Large-Scale Experiment (LLM Alignment):
- Setup: Fine-tuned Qwen2.5-3B-Instruct on synthetic color-preference data and the Alpaca-GPT4 dataset (grouped by expertise and style).
- Findings: The method successfully controlled the trade-off between win rate and PPA in high-dimensional settings. On the synthetic dataset, the trade-off was sharp; on Alpaca-GPT4, noise in group classification via GPT-4.1 obscured the effect slightly, but the framework remained effective.
- Efficiency: The computational cost was comparable to RLHF and higher than DPO, suggesting a need for further optimization but proving feasibility.
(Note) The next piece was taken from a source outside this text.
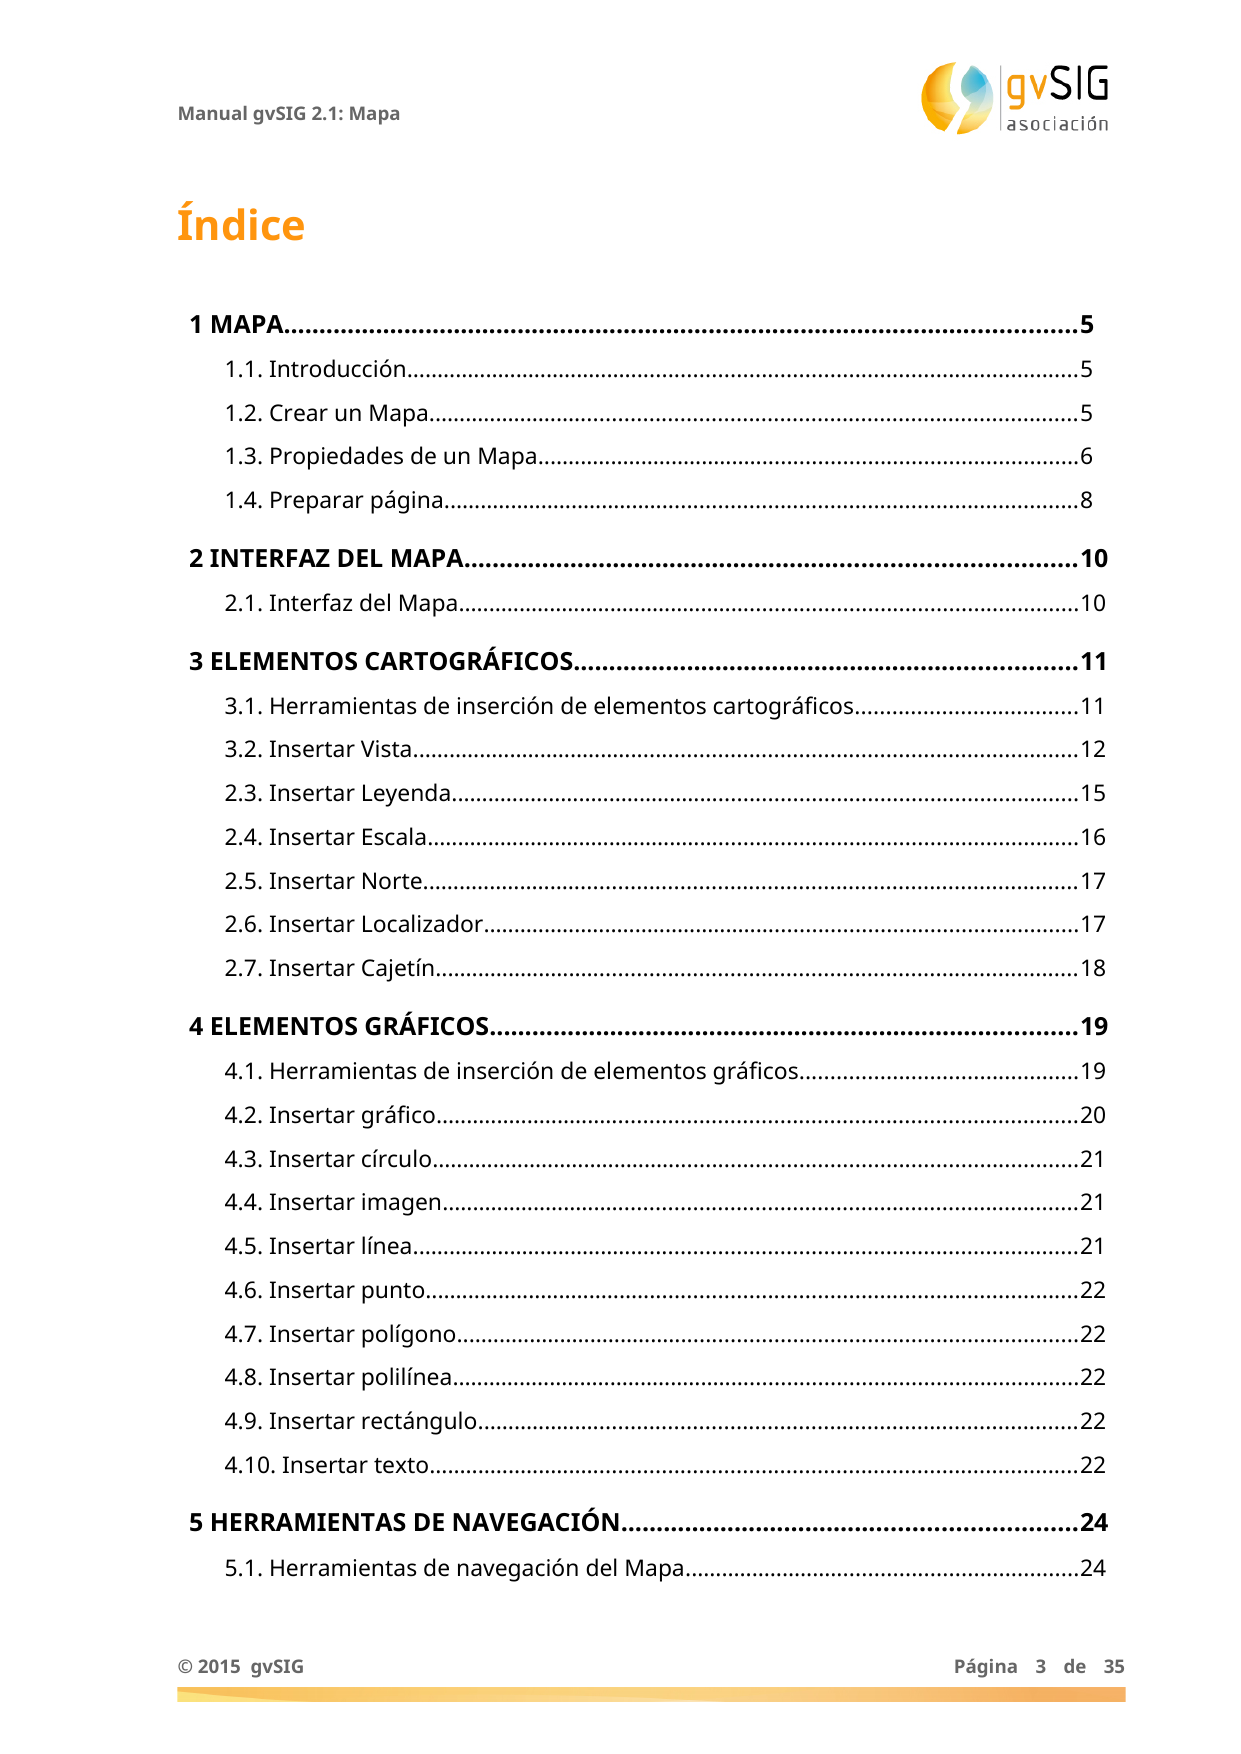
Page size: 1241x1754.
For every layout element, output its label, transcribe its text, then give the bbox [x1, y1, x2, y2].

5. Significance and Impact

Paradigm Shift: Moves AI alignment from "maximizing a single reward" to "proportionally representing a population," addressing the "tyranny of the majority" in current RLHF/NLHF approaches.
Robustness: Provides a theoretical guarantee against strategic manipulation, ensuring that no single group can disproportionately influence the AI's behavior relative to their actual size.
Practical Applicability: Unlike previous pluralistic alignment methods, this approach does not require explicit group labels, making it applicable to real-world scenarios where user demographics or preferences are implicit.
Theoretical Bridge: Strengthens the connection between Reinforcement Learning from Human Feedback and Social Choice Theory, offering a rigorous axiomatic basis for future alignment algorithms.

In conclusion, this paper presents a mathematically rigorous and practically scalable solution for aligning AI with diverse human populations, ensuring that minority voices are not drowned out while maintaining robustness against manipulation.